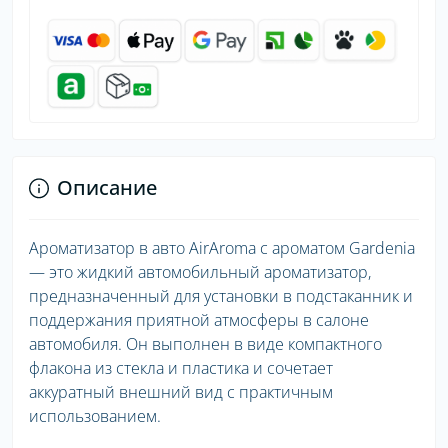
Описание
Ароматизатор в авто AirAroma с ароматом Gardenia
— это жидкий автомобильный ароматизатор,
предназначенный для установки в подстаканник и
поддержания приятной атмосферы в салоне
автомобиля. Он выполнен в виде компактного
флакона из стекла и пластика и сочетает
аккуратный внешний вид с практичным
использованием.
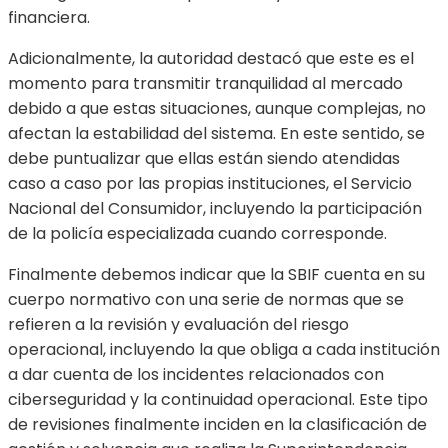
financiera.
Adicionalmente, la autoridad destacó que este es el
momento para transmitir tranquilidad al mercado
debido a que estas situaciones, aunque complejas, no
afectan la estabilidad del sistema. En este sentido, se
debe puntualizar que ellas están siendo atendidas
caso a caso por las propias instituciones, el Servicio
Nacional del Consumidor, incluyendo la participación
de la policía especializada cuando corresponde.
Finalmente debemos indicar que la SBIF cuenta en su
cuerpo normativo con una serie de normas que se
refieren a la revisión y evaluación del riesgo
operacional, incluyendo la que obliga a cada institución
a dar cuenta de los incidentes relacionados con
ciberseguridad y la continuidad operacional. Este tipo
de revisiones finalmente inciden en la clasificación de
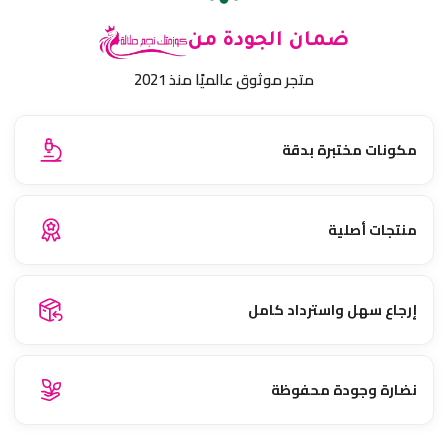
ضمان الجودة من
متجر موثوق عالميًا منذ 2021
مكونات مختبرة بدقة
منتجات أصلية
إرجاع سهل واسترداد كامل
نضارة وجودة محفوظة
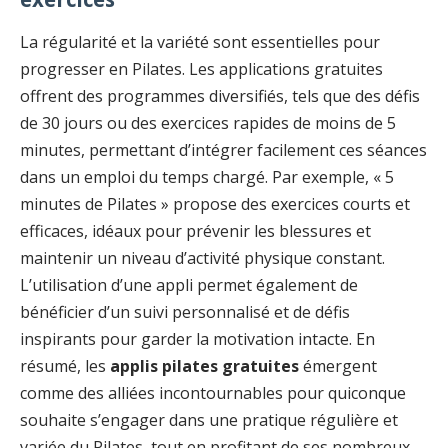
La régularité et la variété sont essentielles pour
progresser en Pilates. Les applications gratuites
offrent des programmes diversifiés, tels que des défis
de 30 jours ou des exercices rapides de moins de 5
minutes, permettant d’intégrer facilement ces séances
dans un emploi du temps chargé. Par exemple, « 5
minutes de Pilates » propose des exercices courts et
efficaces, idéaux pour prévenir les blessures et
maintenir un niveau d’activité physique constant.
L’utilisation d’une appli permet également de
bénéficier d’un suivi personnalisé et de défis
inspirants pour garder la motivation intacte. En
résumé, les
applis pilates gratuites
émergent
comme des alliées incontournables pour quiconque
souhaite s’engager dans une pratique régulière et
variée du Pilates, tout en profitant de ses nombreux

_ _ _ _ _

• **Action item**
Please go through the material and return each line where the word "operacional" appears.

• **Exercise solution**
operacional, incluyendo la que obliga a cada institución
ciberseguridad y la continuidad operacional. Este tipo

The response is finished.